Check it over before you take a bite...

Sometimes, I like to close my eyes and call forth a memory and try to remember as much detail about it as I can. Initially I started doing this as a part of a game of "What if?" that I'd play. For example: what if my brother had gone to college instead of into the Navy? or what if I hadn't gotten strep throat in 7th grade and hadn't missed all those pre-algebra classes? How would it have changed my life?

In order for the game to work correctly, however, I'd have to pull forth as detailed of memories as I could of certain incidents before I could begin imagining how things would have turned out differently. I found that the more I would play my "What if?" games, the more I spent time just trying to stretch my memory and recreate exact scenes.

Sounds like it should be easy, doesn't it? But I've found that because I love pictures so much, that often times all I can remember of an event, place, or person, is the pictures I have of them, instead of the actual memory. And then, I had the thought earlier today that perhaps I could, from time to time, try and write out one of these memories that I'm trying to recreate.

So, here's one memory:

I'm in the lunchroom/all purpose room of my elementary school. From my perspective, it's a huge room, with a half-a-dozen lunch tables set up in it--one for each grade that takes lunch there, plus one for the teachers. I'm seated at the table closest to the teachers, because I'm in the first grade. Early spring sunshine comes through the windows in the east wall behind me, but it's cool and almost watery. The lunch table is covered with a brown, fake-wood laminate. The bench seats are connected to the table and can be folded up on top of it, and the table in turn can then also be folded in half for storage.  I'm small enough that the toes of my sneakers just barely brush cold linoleum below.

This is me at 6, before the tooth fell out.
I can't recall who's sitting next to me--I could make good guesses based off of who was in my class, but I can't actually visualize them. In front of me is a pea-green plastic tray, with flecks of grey and white. The tray is divided into six sections--a long thin one on the left side for silverware (fork and spoon--no knives for grade schoolers!), a larger rectangle for the main entrée and a medium circle for our potatoes are at the bottom of the tray, and across the top are three squares--one for our fruit, one for our veggie, and one for our carton of milk. I have chocolate 2% milk (it's before the school went to skim milk), a greasy, pale brown potato cake, lukewarm canned pineapple chunks, an ice cream scoop of sour coleslaw (yech!), and a large hot dog on a bun.

My left incisor has been loose for a week or so, and my parents keep saying it'll come out soon. This is a scary thought for me, because I know when my dad goes to the dentist to have work done on his teeth, he always complains about how it hurts. The prospect of having a tooth pulled out (because I didn't understand the difference between baby teeth falling out and adult teeth being pulled out) terrifies me.
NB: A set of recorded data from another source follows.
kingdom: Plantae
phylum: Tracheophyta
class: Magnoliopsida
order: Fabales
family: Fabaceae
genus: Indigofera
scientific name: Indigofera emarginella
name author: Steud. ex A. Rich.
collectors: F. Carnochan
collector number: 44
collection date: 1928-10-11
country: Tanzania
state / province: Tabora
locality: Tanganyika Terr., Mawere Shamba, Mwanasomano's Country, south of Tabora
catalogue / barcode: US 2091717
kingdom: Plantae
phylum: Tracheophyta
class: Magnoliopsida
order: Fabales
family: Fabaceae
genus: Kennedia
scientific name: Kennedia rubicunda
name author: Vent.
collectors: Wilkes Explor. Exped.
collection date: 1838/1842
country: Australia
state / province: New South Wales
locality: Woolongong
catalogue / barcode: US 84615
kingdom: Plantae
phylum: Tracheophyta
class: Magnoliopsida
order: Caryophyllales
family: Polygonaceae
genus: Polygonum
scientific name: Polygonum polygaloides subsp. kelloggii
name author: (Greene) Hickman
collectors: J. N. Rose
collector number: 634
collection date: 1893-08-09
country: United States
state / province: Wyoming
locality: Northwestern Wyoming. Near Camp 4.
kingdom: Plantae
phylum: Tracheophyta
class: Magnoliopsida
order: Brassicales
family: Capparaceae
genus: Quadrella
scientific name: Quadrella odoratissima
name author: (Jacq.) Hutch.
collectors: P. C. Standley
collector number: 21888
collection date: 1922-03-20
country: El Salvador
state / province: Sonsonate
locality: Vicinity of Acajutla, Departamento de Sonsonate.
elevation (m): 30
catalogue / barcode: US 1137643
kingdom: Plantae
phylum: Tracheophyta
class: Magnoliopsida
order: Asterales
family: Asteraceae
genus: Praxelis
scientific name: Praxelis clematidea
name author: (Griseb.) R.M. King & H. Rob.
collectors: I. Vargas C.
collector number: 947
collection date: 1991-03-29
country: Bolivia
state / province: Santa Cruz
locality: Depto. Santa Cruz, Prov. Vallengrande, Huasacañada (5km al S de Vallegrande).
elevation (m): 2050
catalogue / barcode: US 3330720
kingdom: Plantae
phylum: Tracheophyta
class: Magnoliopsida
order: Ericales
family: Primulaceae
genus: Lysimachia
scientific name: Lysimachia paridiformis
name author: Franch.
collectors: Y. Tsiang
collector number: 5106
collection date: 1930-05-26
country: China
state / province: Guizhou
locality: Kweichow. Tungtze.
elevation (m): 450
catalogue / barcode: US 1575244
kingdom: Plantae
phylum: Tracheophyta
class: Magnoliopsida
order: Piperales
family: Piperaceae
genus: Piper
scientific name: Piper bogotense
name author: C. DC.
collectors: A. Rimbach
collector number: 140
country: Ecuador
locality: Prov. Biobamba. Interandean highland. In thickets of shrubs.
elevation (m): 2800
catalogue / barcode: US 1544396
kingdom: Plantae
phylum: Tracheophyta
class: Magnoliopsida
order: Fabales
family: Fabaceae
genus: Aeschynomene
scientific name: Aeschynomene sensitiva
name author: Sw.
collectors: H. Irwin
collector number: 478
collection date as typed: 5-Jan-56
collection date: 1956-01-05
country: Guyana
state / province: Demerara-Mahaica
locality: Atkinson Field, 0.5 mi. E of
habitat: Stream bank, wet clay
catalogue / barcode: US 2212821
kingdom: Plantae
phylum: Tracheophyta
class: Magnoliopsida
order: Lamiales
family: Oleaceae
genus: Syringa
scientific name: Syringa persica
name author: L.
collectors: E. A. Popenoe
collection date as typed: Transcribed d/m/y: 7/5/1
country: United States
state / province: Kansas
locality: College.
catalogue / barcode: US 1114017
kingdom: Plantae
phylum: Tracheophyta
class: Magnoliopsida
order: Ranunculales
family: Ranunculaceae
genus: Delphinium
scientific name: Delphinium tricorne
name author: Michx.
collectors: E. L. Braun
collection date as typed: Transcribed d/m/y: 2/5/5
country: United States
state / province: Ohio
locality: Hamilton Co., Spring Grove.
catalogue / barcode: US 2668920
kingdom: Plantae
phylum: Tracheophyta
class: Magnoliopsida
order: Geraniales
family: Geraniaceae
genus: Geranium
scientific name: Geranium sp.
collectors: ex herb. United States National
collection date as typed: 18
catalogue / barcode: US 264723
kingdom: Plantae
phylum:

The hot dog is a shriveled, reddish-brown thing, drowned in a sea of ketchup and cradled in a hot dog bun that was fresh maybe at the beginning of the semester. Maybe. I listen to all of my classmates chattering around me as I reach down to take a bite of the hot dog.

After taking the bite, I immediately realize that something is very strange. There's a weird popping sensation, and mouth feels strangely warm--and not due to the hot dog. As soon as I finish swallowing, I realize that my tooth is missing!

My tongue instantly goes to the place where the tooth should be, and I feel this weird dangling flap of skin. I start panicking because I don't know where the tooth is and I've figured out that that's not ketchup but blood in my mouth and I've never lost a tooth before and all of the other kids are staring at me wondering what's going on and oh sweet baby Jesus why doesn't someone help me?!


As soon as my classmates realize what's happening, they get down on the floor, looking under the table and across the linoleum trying to locate my tooth. The teachers are flustered because probably a quarter of the students in my area are out of their seats, but after a few minutes they manage to get the kids to sit back down, despite the fact that nobody came across my tooth. I leave to rinse my mouth out with warm water, and before long I return to finish my lunch, quietly bemoaning the fact that I have no tooth to leave for the tooth fairy.

Sitting down, I pick up my half-eaten, soggy, limp, shriveled-up hot dog, and as I go to take another bite, I realize that buried in the pink, inner meat of the hot dog, is my little white tooth staring up at me.


To this day, whenever I eat a hot dog, I still find myself checking to see if I've left one of my teeth behind.